# Electric Field of a Charged Disk

by davezhan
Tags: charged, disk, electric, field
 Math Emeritus Sci Advisor Thanks PF Gold P: 39,564 Electric Field of a Charged Disk Think of the ring as the region between two circles- one of radius a, the other of radius a+ da. The area of the inner circle is $\pi a^2$ and the area of the outer circle is $\pi (a+ da)^2$. The area between them is $\pi (a+da)^2- \pi a^2$$= \pi (a^2+ 2ada+ da^2)- \pi a^2$$= 2\pi a da+ \pi da^2$. Since da is an "infinitesmal", its square is negligible and the area is $2\pi a da$. By saying that "da is an infinitesmal" I mean that this is true in the limit sense for very small da. Here's another way to look at it: Imagine opening that strip up to a "rectangle". It's length is the circumference of the circle, $2\pi a$, and it's width is da.

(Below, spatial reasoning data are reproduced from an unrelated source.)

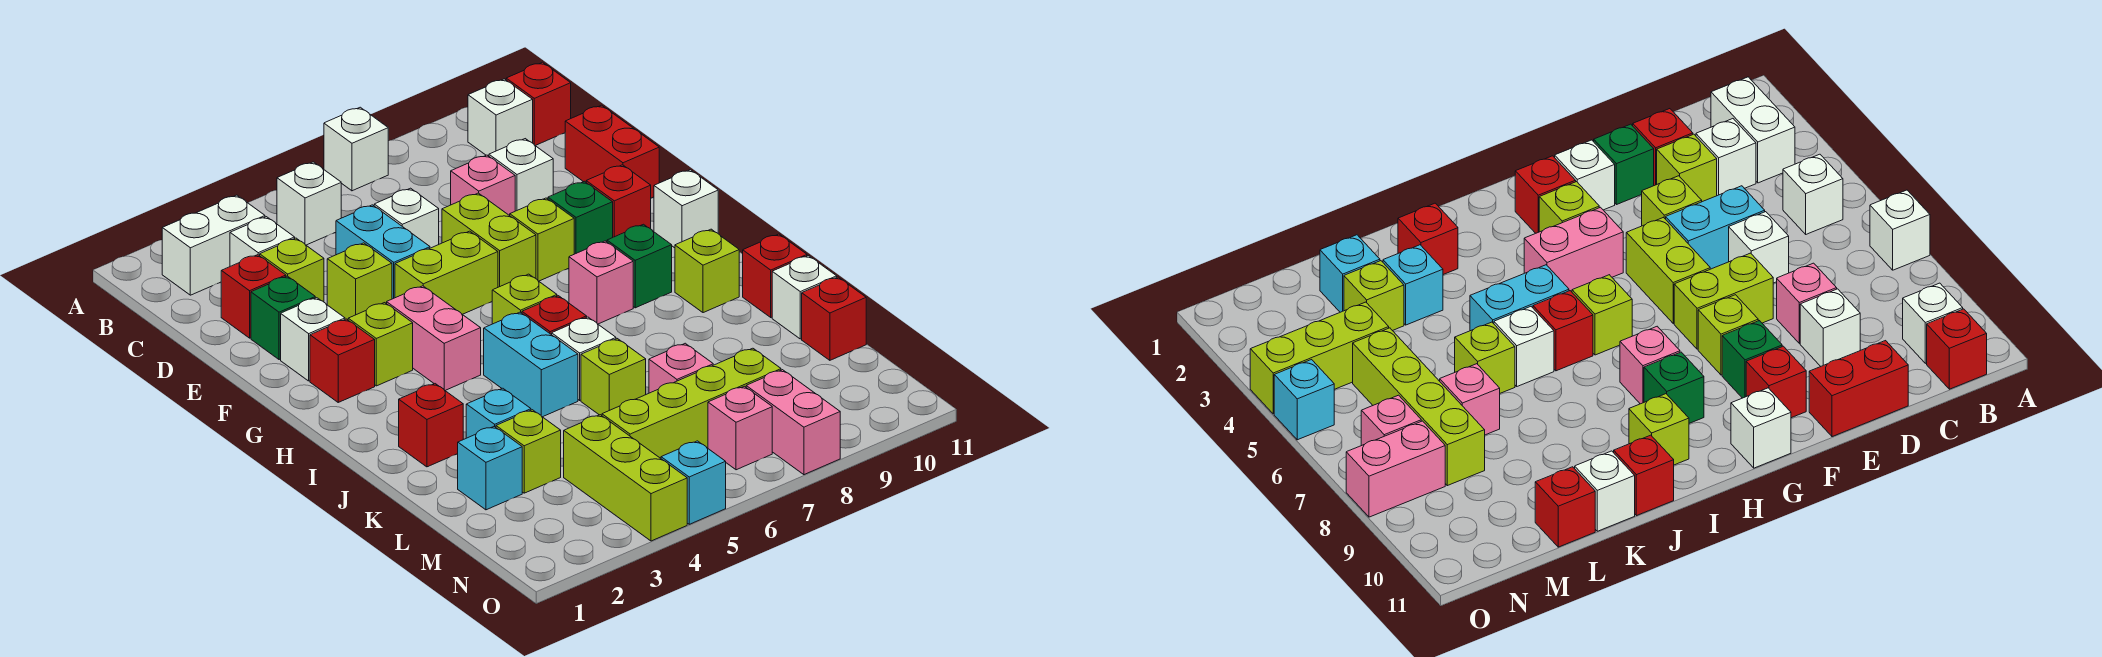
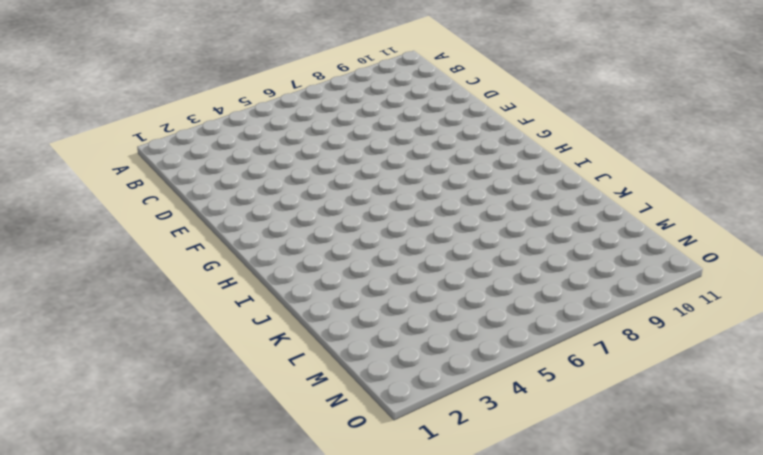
none -> white brick A7 level 1
none -> white brick B2:B3 level 1
none -> white brick B5 level 1
none -> white brick B10 level 1

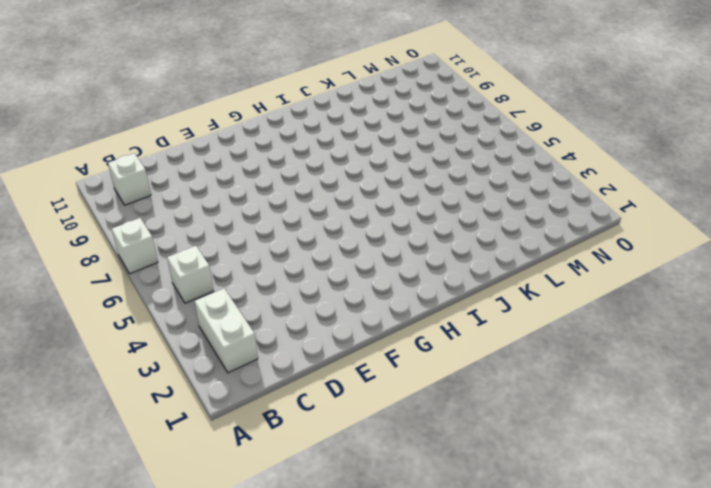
none -> red brick B11 level 1
none -> white brick C3 level 1
none -> red brick D2 level 1
none -> lime brick D3 level 1

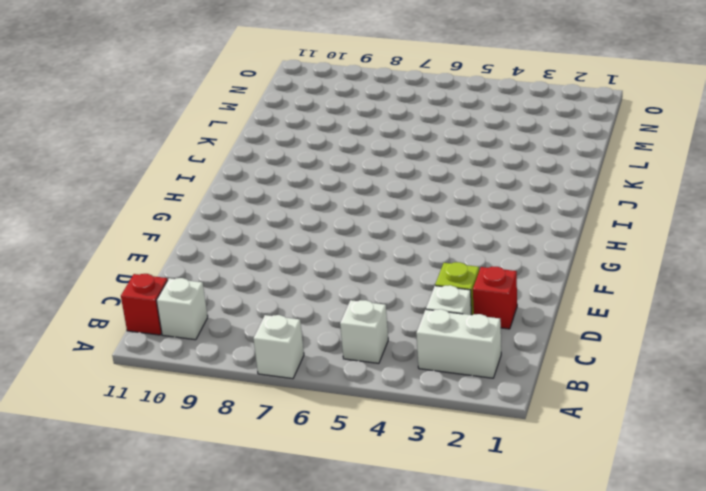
none -> cyan brick D5:E5 level 1
none -> white brick D6 level 1
none -> pink brick D8 level 1
none -> white brick D9 level 1

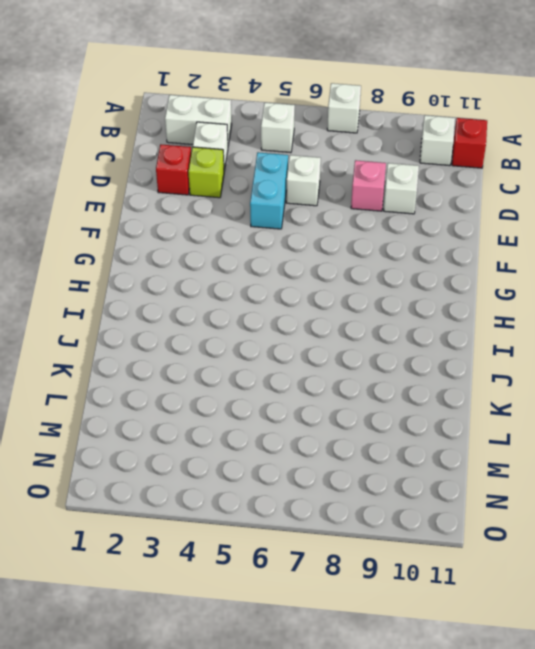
none -> red brick D11:E11 level 1
none -> green brick E2 level 1
none -> lime brick E4 level 1
none -> lime brick E7:F7 level 1

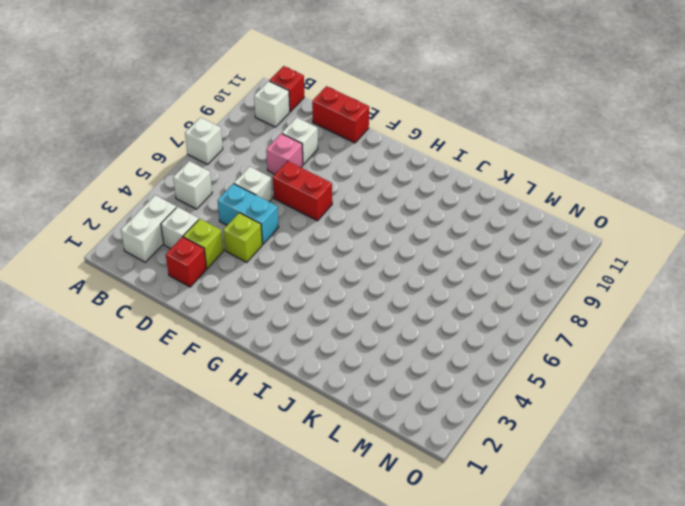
red brick E7:F7 level 1 -> lime brick E7:F7 level 1
none -> green brick E2 level 1
none -> white brick F2 level 1
none -> lime brick F5:F6 level 1
none -> lime brick F8 level 1

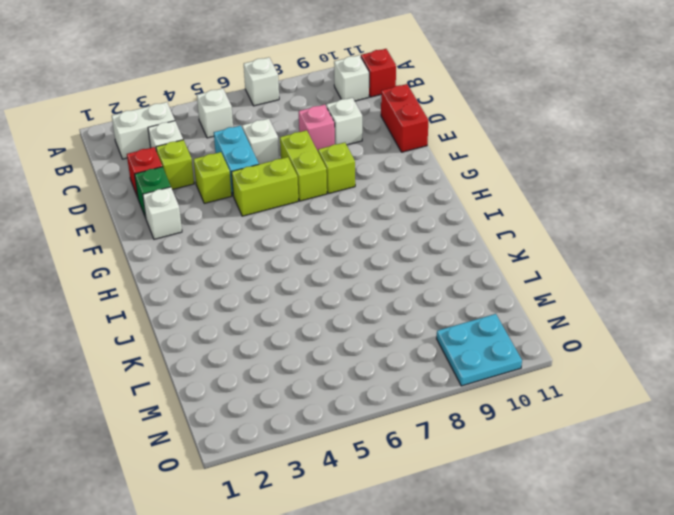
cyan plate N9:O10 level 1 -> none
none -> green brick F9 level 1
none -> red brick F10 level 1
none -> red brick G2 level 1
none -> lime brick G3 level 1

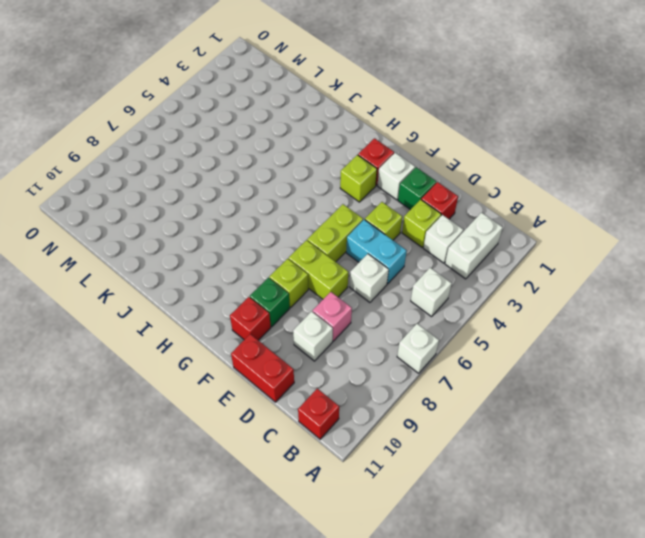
none -> white brick B10 level 1
none -> pink brick G4:H4 level 1
none -> white brick G11 level 1
none -> lime brick H6 level 1

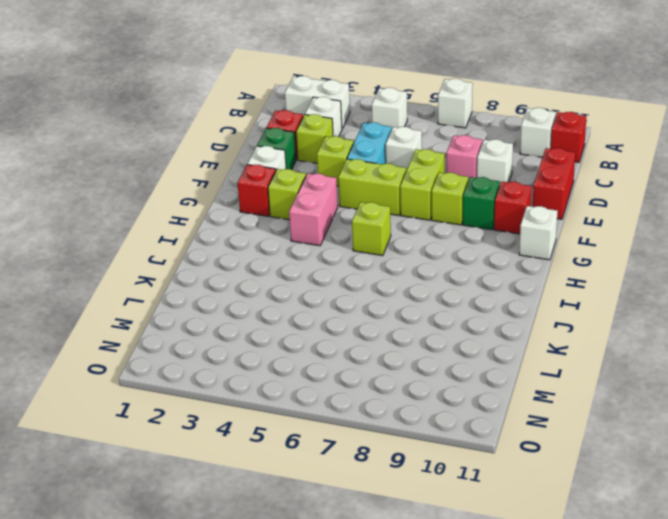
none -> pink brick H8 level 1
none -> green brick H9 level 1
none -> cyan brick I5:J5 level 1
none -> red brick I6 level 1

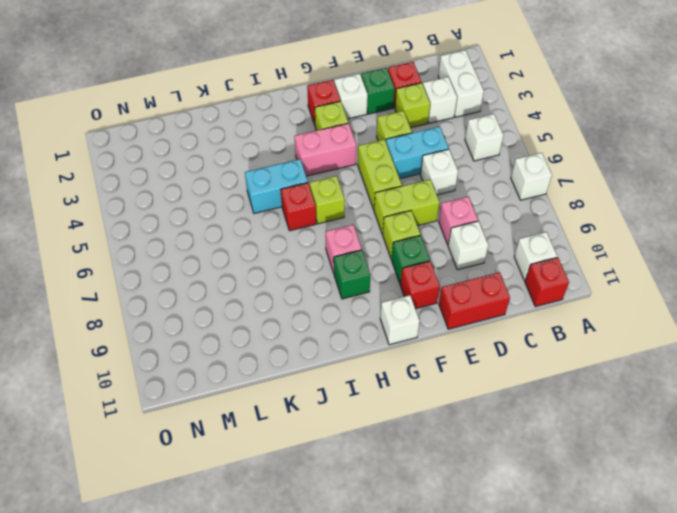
none -> lime brick I10 level 1
none -> red brick J2 level 1
none -> white brick J6 level 1
none -> red brick J11 level 1

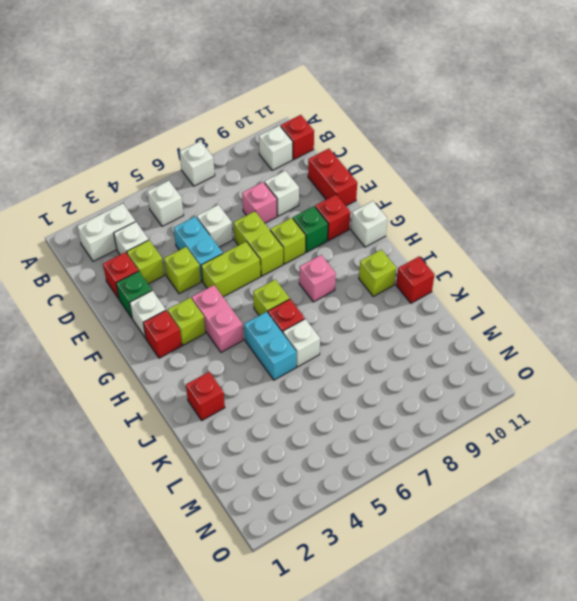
none -> green brick H9 level 1
none -> cyan brick K3 level 1
none -> lime brick K6 level 1
none -> white brick K11 level 1

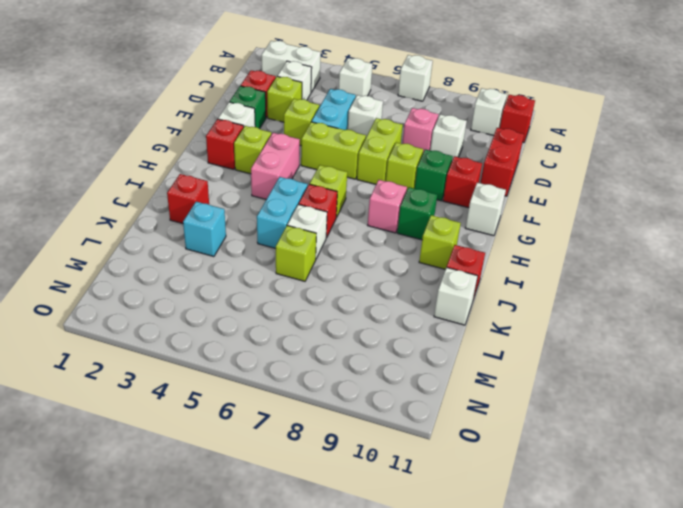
none -> cyan brick L2 level 1
none -> lime brick L3 level 1
none -> pink brick L7 level 1
none -> red brick L11 level 1

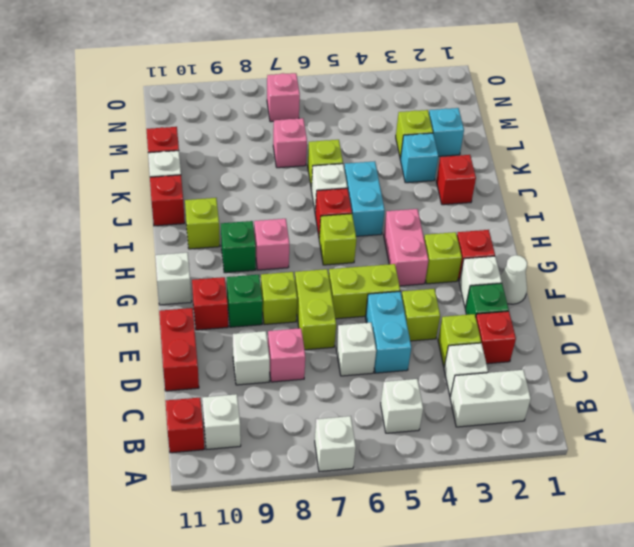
white cone F1 level 1 -> none
none -> lime brick M4:O4 level 1
none -> lime brick M5:M8 level 1
none -> pink brick N8:O8 level 1
none -> cyan brick O5 level 1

The area of that "rectangle" is "length times width", $2\pi a da$. I have put "rectangle" in quotes because, of course, you cannot "open up" a circular strip into a rectangle. This is, again, only true in the limit sense. If you were to take da to be any finite length, $2\pi a da$ would give you an approximate area, not an exact area. But you can use "da" in an integral to get the exact area.